Non-believers are unable to provide any convincing reason for the existence of this universe or of human life. People who believe there is a Creator assume that creation occurred by His will. But in a world where everything is shown to have a purpose, it is natural for a human being to wonder about the purpose of his own creation. One is surely justified in expecting the Creator who put us on this earth to inform us why He did so and what He expects of us.
The Qur’an informs us that He did just that. It says God created us for a test here on earth, conveying His words:
“Then did you think that We created you uselessly and that to Us you would not be returned?“[23:115-116]
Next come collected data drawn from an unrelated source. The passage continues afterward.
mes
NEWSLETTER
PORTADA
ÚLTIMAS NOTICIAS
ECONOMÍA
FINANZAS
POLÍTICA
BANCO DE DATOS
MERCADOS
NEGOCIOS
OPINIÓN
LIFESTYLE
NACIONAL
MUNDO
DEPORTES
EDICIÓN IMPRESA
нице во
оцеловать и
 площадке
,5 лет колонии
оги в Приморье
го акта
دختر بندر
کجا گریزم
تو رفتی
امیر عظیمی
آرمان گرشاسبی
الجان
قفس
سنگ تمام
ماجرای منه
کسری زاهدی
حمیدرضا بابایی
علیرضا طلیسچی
A non-believer might decide that the objective of his life will be to collect wealth, obtain position or pursue pleasure to the greatest extent possible. But none of this will benefit him in the long run. According to His final scripture, God created man to test him with certain responsibilities [As stated in 18:7, 67:2 and 76:2]. He did not intend life on this earth to necessarily be comfortable or satisfying but merely a trial of limited duration, the punishment and rewards of which will be due in the Hereafter.
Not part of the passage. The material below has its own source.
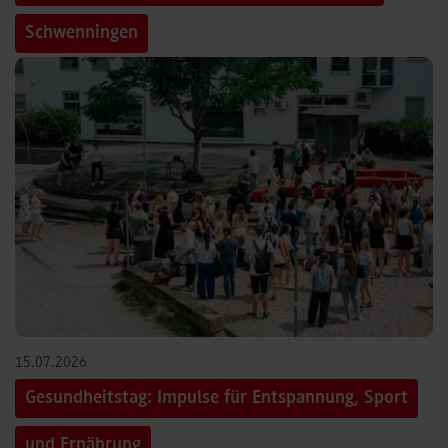
Schwenningen
15.07.2026
Gesundheitstag: Impulse für Entspannung, Sport
und Ernährung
As mentioned previously, most of creation is “muslim” in that it is programmed to obey the physical laws set by God, and this is why the universe functions with balanced equilibrium. Man, however, was given a free will and the ability to either obey or disobey. But God will not allow His universal balance to be upset indefinitely by defiant, corrupt and sinful people, so He only grants human beings a measure of freedom in a temporary world. The scheme of birth, development, decline and death provides each with the opportunity to prove to himself without a doubt what he will deserve on the Day of Judgement, which God created for the manifestation of His ultimate justice.
This life is very meaningful and purposeful to the believing Muslim because he realizes that it will determine his outcome and permanent position in the next life. He lives to earn the approval of his Creator in preparation for the final return to Him.
We all recognize that people make things to perform specific functions for them, in other words, to serve them. God has made us to serve Him, but with one major difference; it is not for the benefit of the Creator Himself but for the benefit of us, His creation. The purpose of our existence is thus stated in the Qur’an:
“I did not create the jinn and mankind except to worship Me.” [51:56]
But man’s worship of God is not automatic like the vast majority of created beings but by his own choice and effort, and this is what entitles him to honor and reward.
“How should one worship God in order to fulfill that purpose?” This question can undoubtedly best be answered by Him. God has provided every element of His creation, living and inanimate, with guidance. We can thus expect that He would provide us with guidance as well. His revelation instructs humanity what to do, what to avoid, and the reason for it. It informs man what is expected of him, how to accomplish it, and the results of continual positive effort. Through Prophet Muhammad, God revealed to man the ways of worship suitable to his physical and psychological nature and individual talents, and in harmony with his particular role on the earth. These, in combination, are what enables him to fulfil the purpose of his creation.